[[ RECORDS TO USE open ]]

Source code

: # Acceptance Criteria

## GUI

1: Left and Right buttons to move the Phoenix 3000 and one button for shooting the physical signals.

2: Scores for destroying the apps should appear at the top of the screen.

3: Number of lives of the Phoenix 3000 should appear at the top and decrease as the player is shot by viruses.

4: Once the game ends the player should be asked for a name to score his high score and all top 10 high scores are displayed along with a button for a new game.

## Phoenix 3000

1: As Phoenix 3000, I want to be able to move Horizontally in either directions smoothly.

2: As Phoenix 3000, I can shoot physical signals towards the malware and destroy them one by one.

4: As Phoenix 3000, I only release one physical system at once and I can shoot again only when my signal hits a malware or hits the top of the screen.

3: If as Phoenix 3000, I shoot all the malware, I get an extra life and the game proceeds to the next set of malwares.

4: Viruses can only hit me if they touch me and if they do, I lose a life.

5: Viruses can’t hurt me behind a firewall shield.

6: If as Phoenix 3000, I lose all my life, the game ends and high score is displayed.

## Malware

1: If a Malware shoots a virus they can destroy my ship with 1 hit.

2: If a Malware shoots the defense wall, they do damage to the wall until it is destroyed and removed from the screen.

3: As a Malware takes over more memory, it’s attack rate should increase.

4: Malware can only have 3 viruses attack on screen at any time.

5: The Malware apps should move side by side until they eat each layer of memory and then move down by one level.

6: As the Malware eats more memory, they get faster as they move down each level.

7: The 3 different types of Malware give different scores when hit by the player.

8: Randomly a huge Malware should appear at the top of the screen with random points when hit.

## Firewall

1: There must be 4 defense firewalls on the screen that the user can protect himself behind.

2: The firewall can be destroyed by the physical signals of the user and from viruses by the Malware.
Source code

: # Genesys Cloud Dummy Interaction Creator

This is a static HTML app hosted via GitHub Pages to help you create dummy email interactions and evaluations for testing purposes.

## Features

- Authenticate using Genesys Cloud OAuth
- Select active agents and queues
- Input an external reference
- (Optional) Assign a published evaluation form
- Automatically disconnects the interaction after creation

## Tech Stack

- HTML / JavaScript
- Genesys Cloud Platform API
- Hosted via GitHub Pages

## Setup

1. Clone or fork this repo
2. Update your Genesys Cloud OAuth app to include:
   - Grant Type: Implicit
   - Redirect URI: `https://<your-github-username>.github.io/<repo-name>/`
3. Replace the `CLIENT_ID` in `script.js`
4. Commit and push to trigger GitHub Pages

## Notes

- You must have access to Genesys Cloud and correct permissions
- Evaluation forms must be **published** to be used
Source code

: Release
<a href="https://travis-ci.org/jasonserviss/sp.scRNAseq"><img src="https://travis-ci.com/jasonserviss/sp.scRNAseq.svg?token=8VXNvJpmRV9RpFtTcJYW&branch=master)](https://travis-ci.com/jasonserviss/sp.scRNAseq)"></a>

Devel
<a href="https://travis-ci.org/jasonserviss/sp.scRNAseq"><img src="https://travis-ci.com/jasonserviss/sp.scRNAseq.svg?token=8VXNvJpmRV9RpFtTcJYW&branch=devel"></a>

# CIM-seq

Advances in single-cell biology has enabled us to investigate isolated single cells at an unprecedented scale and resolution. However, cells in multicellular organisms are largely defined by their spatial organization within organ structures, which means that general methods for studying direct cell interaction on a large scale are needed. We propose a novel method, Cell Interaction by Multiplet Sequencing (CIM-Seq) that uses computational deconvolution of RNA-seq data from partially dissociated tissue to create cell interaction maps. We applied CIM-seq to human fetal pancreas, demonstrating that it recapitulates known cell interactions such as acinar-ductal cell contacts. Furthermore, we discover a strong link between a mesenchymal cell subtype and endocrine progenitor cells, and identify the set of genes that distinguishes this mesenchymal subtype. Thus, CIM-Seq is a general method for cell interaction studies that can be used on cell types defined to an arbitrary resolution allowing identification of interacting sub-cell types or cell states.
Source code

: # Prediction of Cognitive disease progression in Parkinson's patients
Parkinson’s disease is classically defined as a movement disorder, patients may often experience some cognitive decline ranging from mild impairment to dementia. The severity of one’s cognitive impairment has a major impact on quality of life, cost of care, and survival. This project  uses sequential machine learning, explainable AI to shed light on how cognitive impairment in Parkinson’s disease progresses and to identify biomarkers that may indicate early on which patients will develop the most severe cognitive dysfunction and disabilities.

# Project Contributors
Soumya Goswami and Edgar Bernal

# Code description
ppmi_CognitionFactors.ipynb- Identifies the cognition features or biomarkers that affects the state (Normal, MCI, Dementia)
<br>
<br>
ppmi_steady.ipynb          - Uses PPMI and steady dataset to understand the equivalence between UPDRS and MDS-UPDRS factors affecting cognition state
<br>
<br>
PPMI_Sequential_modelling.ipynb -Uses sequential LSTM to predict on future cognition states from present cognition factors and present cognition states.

[[ RECORDS TO USE closed ]]
[[ RECORDS TO USE open ]]

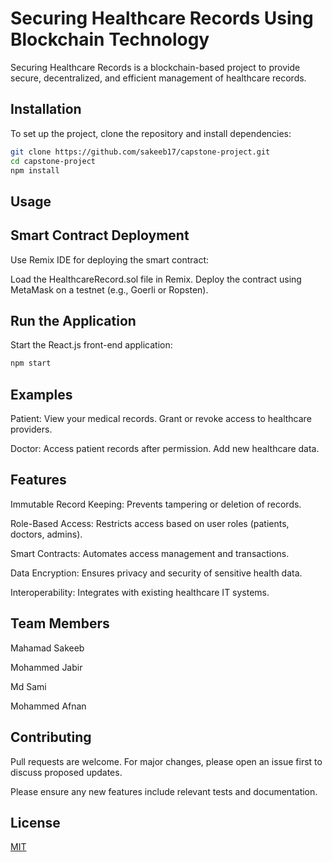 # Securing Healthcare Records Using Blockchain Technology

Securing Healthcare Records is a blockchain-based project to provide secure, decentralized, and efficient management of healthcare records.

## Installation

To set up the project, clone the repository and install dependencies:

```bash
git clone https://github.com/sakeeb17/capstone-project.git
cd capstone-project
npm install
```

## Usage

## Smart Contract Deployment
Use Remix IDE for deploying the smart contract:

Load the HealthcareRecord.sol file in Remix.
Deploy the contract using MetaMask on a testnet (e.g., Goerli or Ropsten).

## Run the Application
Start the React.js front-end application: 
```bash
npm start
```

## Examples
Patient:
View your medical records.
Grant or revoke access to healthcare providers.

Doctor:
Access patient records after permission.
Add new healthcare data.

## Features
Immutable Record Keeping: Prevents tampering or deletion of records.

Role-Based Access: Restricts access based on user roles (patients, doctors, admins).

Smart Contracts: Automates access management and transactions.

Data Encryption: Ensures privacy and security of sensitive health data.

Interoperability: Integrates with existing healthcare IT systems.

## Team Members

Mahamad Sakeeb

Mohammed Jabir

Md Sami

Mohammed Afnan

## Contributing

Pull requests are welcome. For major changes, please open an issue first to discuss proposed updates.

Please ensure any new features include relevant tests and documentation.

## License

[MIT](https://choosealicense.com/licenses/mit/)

[[ RECORDS TO USE closed ]]
[[ RECORDS TO USE open ]]

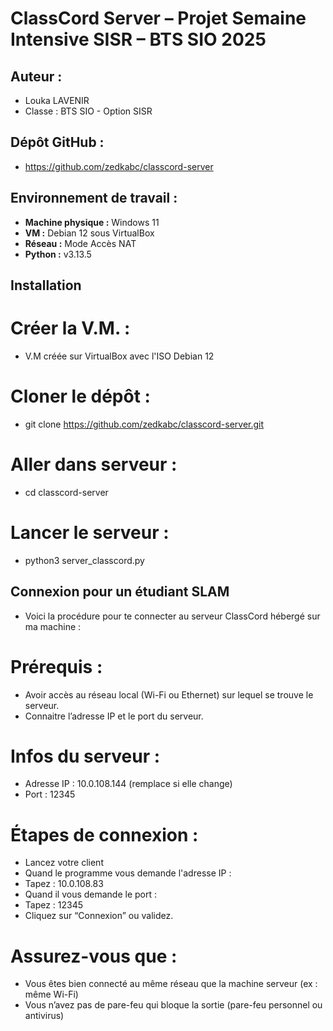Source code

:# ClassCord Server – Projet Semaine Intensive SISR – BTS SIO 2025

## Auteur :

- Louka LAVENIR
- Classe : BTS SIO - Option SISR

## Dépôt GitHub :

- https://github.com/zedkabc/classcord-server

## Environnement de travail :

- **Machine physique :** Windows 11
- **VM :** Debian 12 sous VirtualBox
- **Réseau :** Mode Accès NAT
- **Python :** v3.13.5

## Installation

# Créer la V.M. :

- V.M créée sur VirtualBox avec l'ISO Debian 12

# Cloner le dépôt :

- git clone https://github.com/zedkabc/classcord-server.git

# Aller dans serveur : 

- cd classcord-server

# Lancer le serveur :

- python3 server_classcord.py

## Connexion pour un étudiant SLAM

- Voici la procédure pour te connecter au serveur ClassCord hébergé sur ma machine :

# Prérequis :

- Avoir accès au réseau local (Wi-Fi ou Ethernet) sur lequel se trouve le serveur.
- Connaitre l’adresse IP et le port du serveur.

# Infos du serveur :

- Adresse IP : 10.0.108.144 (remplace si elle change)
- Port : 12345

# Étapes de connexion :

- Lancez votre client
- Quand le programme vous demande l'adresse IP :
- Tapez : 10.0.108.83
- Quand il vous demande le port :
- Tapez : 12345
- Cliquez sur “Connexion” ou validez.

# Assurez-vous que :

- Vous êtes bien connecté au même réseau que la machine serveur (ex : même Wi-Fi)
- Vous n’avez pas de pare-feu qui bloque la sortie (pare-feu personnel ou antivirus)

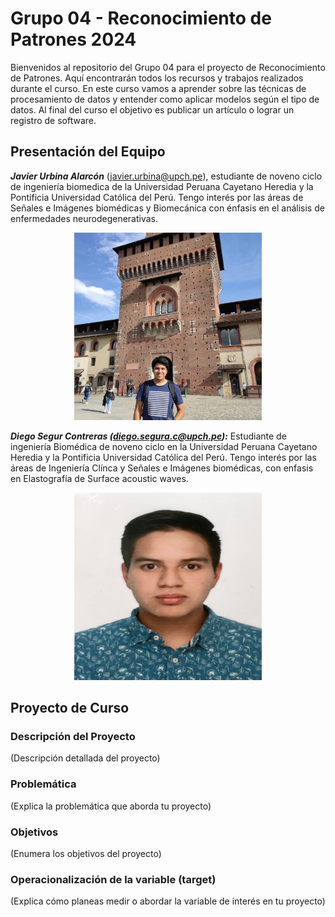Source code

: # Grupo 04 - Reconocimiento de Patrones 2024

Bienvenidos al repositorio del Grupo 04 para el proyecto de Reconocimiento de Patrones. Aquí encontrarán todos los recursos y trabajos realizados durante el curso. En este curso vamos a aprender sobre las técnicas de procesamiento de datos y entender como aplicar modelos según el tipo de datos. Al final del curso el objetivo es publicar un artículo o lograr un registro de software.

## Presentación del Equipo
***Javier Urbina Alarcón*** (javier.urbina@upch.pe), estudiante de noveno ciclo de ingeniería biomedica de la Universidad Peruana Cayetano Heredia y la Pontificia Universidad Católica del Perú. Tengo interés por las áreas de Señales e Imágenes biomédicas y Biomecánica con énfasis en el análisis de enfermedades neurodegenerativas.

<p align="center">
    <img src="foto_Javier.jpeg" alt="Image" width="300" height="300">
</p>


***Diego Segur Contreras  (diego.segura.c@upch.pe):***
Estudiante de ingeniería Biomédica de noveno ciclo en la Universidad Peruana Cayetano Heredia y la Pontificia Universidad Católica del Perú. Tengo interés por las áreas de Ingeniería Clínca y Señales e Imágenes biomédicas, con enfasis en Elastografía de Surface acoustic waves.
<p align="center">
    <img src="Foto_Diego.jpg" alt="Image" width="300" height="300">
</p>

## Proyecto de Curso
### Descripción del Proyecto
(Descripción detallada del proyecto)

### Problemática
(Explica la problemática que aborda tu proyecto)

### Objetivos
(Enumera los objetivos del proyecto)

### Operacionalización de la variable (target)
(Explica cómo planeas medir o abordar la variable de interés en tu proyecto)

[[ RECORDS TO USE closed ]]

EXERCISE
Would you copy out, exactly and with no pictures, only the lines above from the one that contains "# Aller dans" through the one that contains "### Problemática"?

TASK RESULT
# Aller dans serveur : 

- cd classcord-server

# Lancer le serveur :

- python3 server_classcord.py

## Connexion pour un étudiant SLAM

- Voici la procédure pour te connecter au serveur ClassCord hébergé sur ma machine :

# Prérequis :

- Avoir accès au réseau local (Wi-Fi ou Ethernet) sur lequel se trouve le serveur.
- Connaitre l’adresse IP et le port du serveur.

# Infos du serveur :

- Adresse IP : 10.0.108.144 (remplace si elle change)
- Port : 12345

# Étapes de connexion :

- Lancez votre client
- Quand le programme vous demande l'adresse IP :
- Tapez : 10.0.108.83
- Quand il vous demande le port :
- Tapez : 12345
- Cliquez sur “Connexion” ou validez.

# Assurez-vous que :

- Vous êtes bien connecté au même réseau que la machine serveur (ex : même Wi-Fi)
- Vous n’avez pas de pare-feu qui bloque la sortie (pare-feu personnel ou antivirus)

Source code

: # Grupo 04 - Reconocimiento de Patrones 2024

Bienvenidos al repositorio del Grupo 04 para el proyecto de Reconocimiento de Patrones. Aquí encontrarán todos los recursos y trabajos realizados durante el curso. En este curso vamos a aprender sobre las técnicas de procesamiento de datos y entender como aplicar modelos según el tipo de datos. Al final del curso el objetivo es publicar un artículo o lograr un registro de software.

## Presentación del Equipo
***Javier Urbina Alarcón*** (javier.urbina@upch.pe), estudiante de noveno ciclo de ingeniería biomedica de la Universidad Peruana Cayetano Heredia y la Pontificia Universidad Católica del Perú. Tengo interés por las áreas de Señales e Imágenes biomédicas y Biomecánica con énfasis en el análisis de enfermedades neurodegenerativas.

<p align="center">
    <img src="foto_Javier.jpeg" alt="Image" width="300" height="300">
</p>


***Diego Segur Contreras  (diego.segura.c@upch.pe):***
Estudiante de ingeniería Biomédica de noveno ciclo en la Universidad Peruana Cayetano Heredia y la Pontificia Universidad Católica del Perú. Tengo interés por las áreas de Ingeniería Clínca y Señales e Imágenes biomédicas, con enfasis en Elastografía de Surface acoustic waves.
<p align="center">
    <img src="Foto_Diego.jpg" alt="Image" width="300" height="300">
</p>

## Proyecto de Curso
### Descripción del Proyecto
(Descripción detallada del proyecto)

### Problemática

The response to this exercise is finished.